ERIC Number: ED428186
Record Type: RIE
Publication Date: 1999
Feminist Life Stories: Twelve Journeys Come together at a Women's Center.
A study explored through personal narratives of 12 self-proclaimed feminists the kind of feminist leadership that emerged in 1993 when a women's center emerged in a small conservative midwest college town. These 12 volunteers who were mandated to make the collective vision a reality included 11 Euro-American and 1 Mexican-American women, well-educated and from the middle class. The life histories focused on historical and biographical circumstances in which the women who started the center began to identify themselves as feminists. Through storytelling, they invented pictures of their identities revealing life patterns of resistance, desires for social and personal transformation, strong senses of place, and feelings of spiritual location. Their narratives of self-transformation often invoked the dominant cultural ideologies of their time and then proceeded to transcend them in various ways as they tried to arrive at a clear picture of their "feminist education." Their stories contained instances in which they were powerful or powerless depending on the contextual situations imposed upon them. The diverse personal and evolving perspectives revealed that although the 12 believed they were feminists, their individual journeys were unique personal transformation.
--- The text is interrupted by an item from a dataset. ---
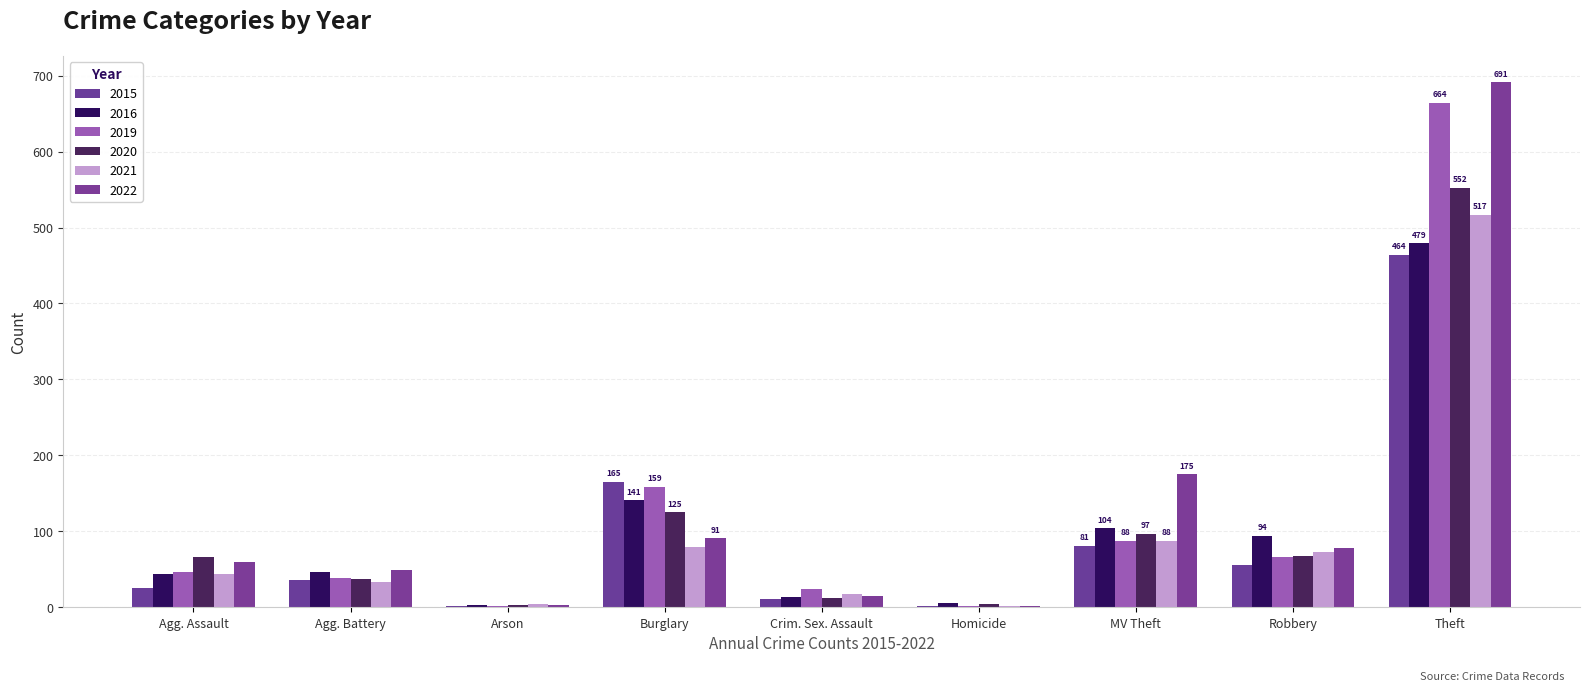

What is the sum of all 2021 values?

859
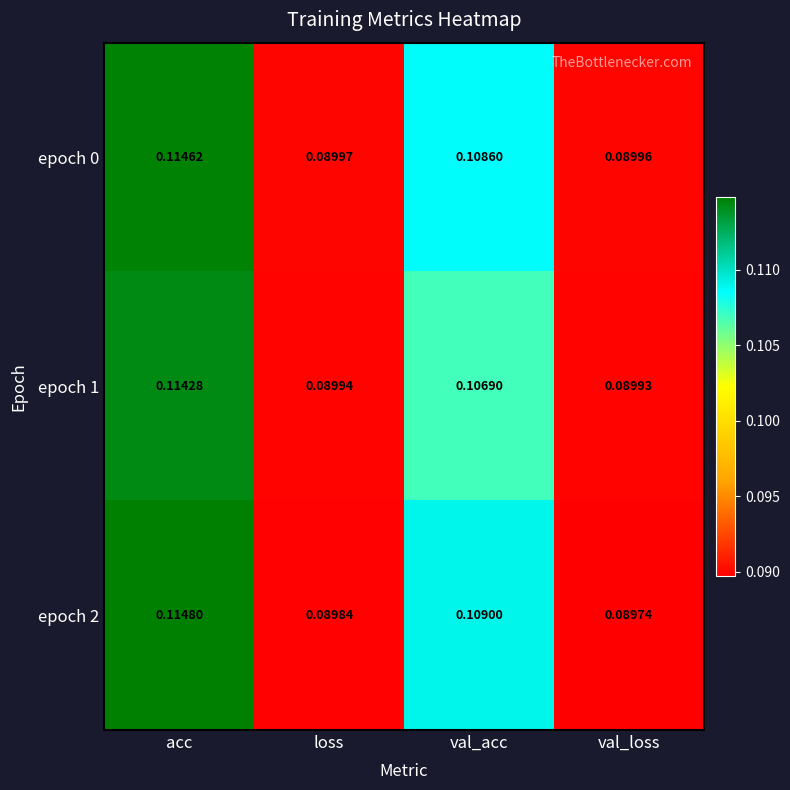

At which category does the chart reach its peak across all series?

acc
They proclaimed liberal notions, but their status of privilege sheltered them from really knowing oppression and gave them only glimpses of the realities of poor women and women of darker colors. (Contains 14 references) (YLB)
Publication Type: Reports - Research; Speeches/Meeting Papers
Education Level: N/A
Authoring Institution: N/A
Note: Revised version of a paper originally entitled, "Learning Feminism: Life Histories from a Midwest Women's Center" which was presented at the Annual Meeting of the American Association for Adult and Continuing Education (Phoenix, AZ, November 20, 1998).